Even with 1/3 recoil reduction as with KwK 44 muzzle brake the figure would be ca. 3280 kg; The formula appears to again give adequate approximations.
Now for KwK 36:
V,36 = (10,2 x 773 + 2,5 x 1433) / 1330 ≈ 8,62 m/s
R,36 = (0,5 x 1330 x 8,62^2)/(9,80655 x 0,55) ≈ 9 160 kg; A figure appreciably lower than KwK 42 without (or with) muzzle brake.
How about with the same recoil length as KwK 42:
R,36,0,4 = (0,55/0,4) x 9160 kg ≈ 12 600 kg Thus a muzzle-brakeless KwK 36 with KwK 42 recoil length would have similar recoil force as KwK 42 with muzzle brake. Given the Tiger’s extra weight and large turret ring a muzzle brake appears to have been less vital.

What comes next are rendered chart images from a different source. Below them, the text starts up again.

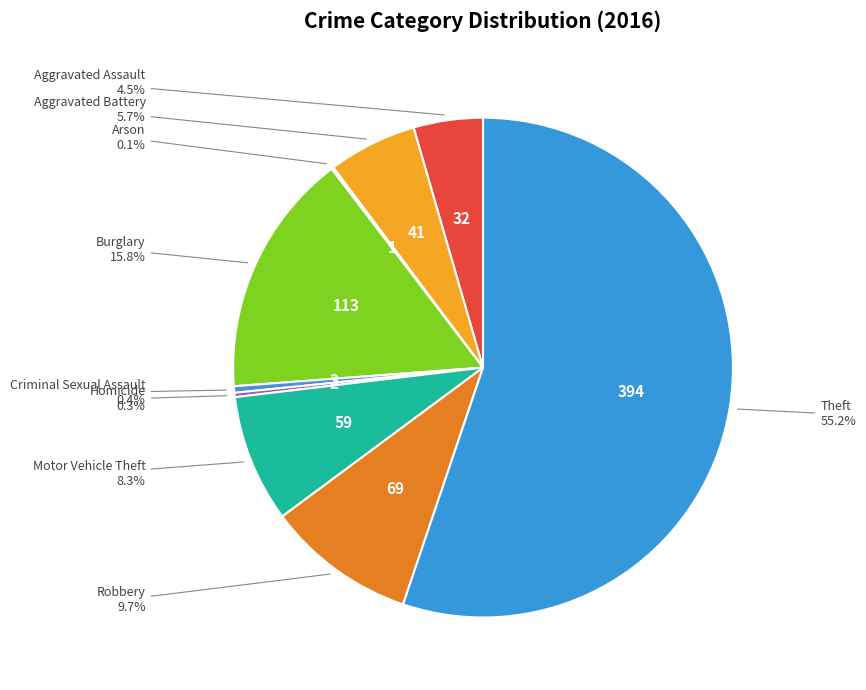

True or false: Criminal Sexual Assault accounts for 0% of the total.

True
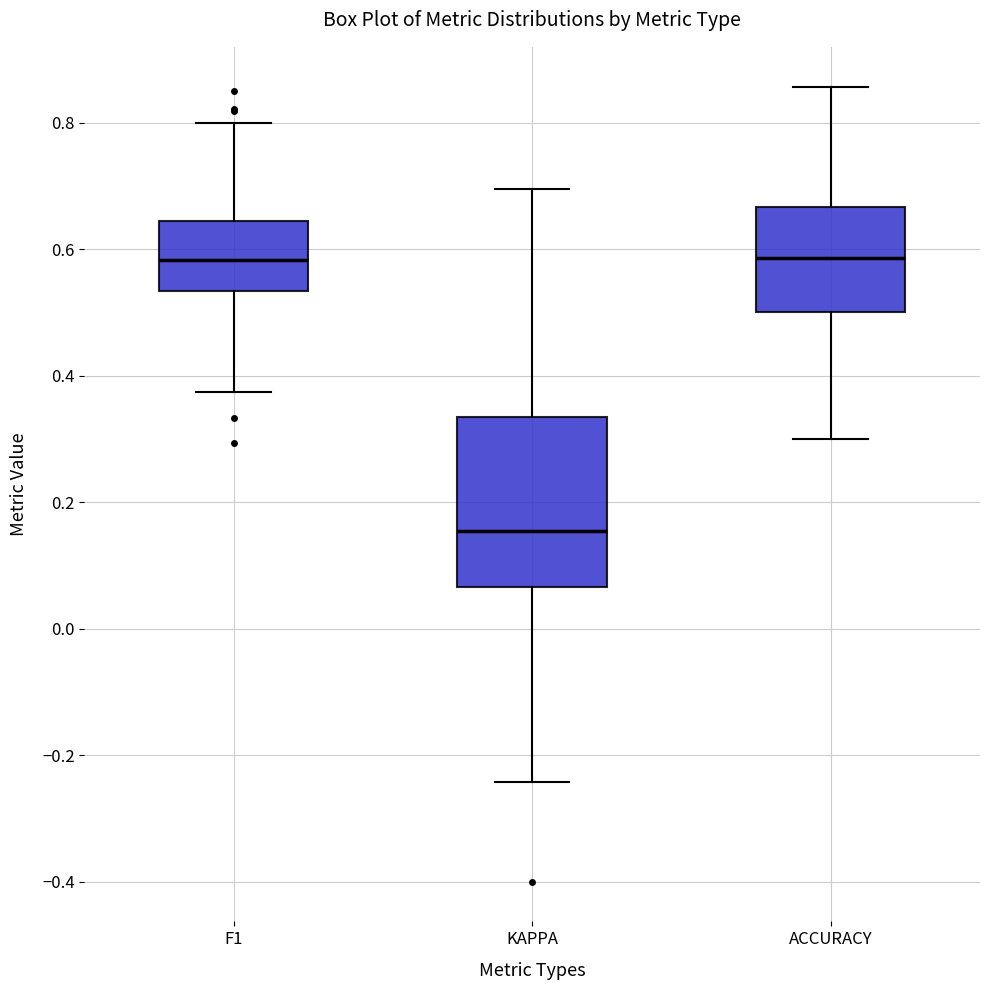

Which box is the tallest, from its lower edge to its upper edge?

KAPPA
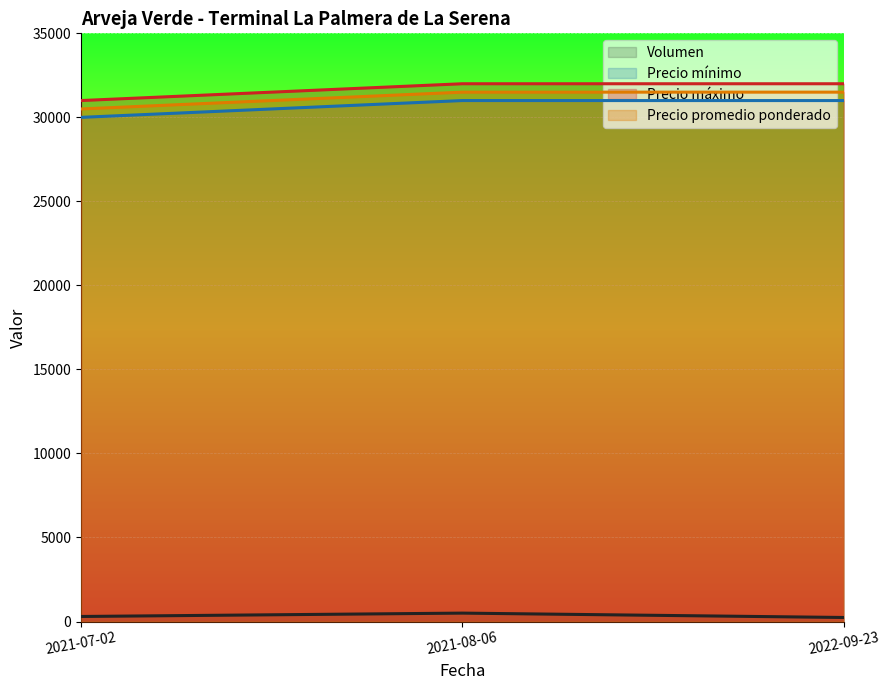

Reading left to right, list all the values displayed in this chart.

Volumen: 300	500	240
Precio mínimo: 30000	31000	31000
Precio máximo: 31000	32000	32000
Precio promedio ponderado: 30500	31500	31500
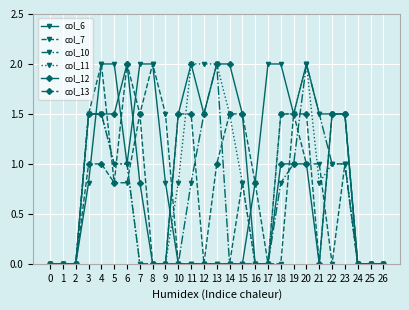

Reading left to right, list all the values displayed in this chart.

col_6: 0.0	0.0	0.0	0.8	2.0	2.0	1.0	2.0	2.0	0.8	0.0	0.0	0.0	0.0	0.0	0.0	0.8	2.0	2.0	1.5	2.0	1.5	1.5	1.5	0.0	0.0	0.0
col_7: 0.0	0.0	0.0	1.5	2.0	0.8	0.8	1.5	2.0	1.5	0.0	0.0	0.0	0.0	0.0	0.8	0.0	0.0	0.0	1.5	1.0	1.0	0.0	1.0	0.0	0.0	0.0
col_10: 0.0	0.0	0.0	1.5	1.5	1.0	1.0	0.0	0.0	0.0	0.0	0.8	1.5	2.0	0.0	0.0	0.0	0.0	0.8	1.0	2.0	1.5	1.0	1.0	0.0	0.0	0.0
col_11: 0.0	0.0	0.0	1.5	1.5	1.0	1.0	0.0	0.0	0.0	0.8	2.0	2.0	2.0	1.5	0.8	0.0	0.0	1.5	1.5	2.0	0.8	1.0	1.0	0.0	0.0	0.0
col_12: 0.0	0.0	0.0	1.5	1.5	1.5	2.0	0.8	0.0	0.0	1.5	2.0	1.5	2.0	2.0	1.5	0.0	0.0	1.0	1.0	1.0	0.0	1.5	1.5	0.0	0.0	0.0
col_13: 0.0	0.0	0.0	1.0	1.0	0.8	2.0	1.5	0.0	0.0	1.5	1.5	0.0	1.0	1.5	1.5	0.8	0.0	1.5	1.5	1.5	0.0	1.5	1.5	0.0	0.0	0.0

Add a muzzle brake: Let us assume just a 25% recoil reduction due to the lower mv;
In a Tiger E:
R,36,MB = 0,75 x 9160 = 6 870 kg, ca. 58% of KwK 42 recoil.
With KwK 42 recoil length:
R,36,0,4,MB = 0,75 x 12 600 ≈ 9 450 kg, ca. 80% of KwK 42 recoil.
In short KwK 36 compared to a KwK 42 had an almost as good penetration, greater after armour effects, better HE performance, longer barrel life, lighter recoil and probably lower lifetime costs. Despite the KwK 36 being a better general purpose gun the Germans complicated logistics by using the KwK 42 in the Panther. Despite the heavy recoil they also tried to shoehorn KwK 42 in StuG III, Pz. & StuG IV etc. Still sane fringe occasionally prevailed and the Tiger with KwK 42 came to nothing much more than a mock-up.